-- Source data follows --

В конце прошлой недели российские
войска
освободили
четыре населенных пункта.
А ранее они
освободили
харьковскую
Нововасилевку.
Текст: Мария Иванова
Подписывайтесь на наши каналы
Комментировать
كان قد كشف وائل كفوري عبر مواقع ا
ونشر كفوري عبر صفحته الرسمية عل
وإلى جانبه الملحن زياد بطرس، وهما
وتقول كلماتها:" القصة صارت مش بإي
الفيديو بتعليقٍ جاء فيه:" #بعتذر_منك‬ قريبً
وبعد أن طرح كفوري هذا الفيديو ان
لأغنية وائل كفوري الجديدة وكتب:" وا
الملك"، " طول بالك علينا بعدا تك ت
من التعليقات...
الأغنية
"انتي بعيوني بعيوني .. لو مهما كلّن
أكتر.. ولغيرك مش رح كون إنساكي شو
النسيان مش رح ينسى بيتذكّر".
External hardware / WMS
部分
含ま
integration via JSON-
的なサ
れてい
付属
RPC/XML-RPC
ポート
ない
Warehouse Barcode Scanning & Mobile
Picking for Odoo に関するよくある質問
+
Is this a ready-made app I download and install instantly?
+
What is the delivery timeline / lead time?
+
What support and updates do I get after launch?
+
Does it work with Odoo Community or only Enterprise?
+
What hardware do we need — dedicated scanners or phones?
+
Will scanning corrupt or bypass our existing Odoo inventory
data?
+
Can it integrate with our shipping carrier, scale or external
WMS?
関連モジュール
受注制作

-- Source data concluded --

**Problem details:**
How many lines in the data above contain the string "وائل"? Reply with the number alone.

**Answer to this exercise:**
2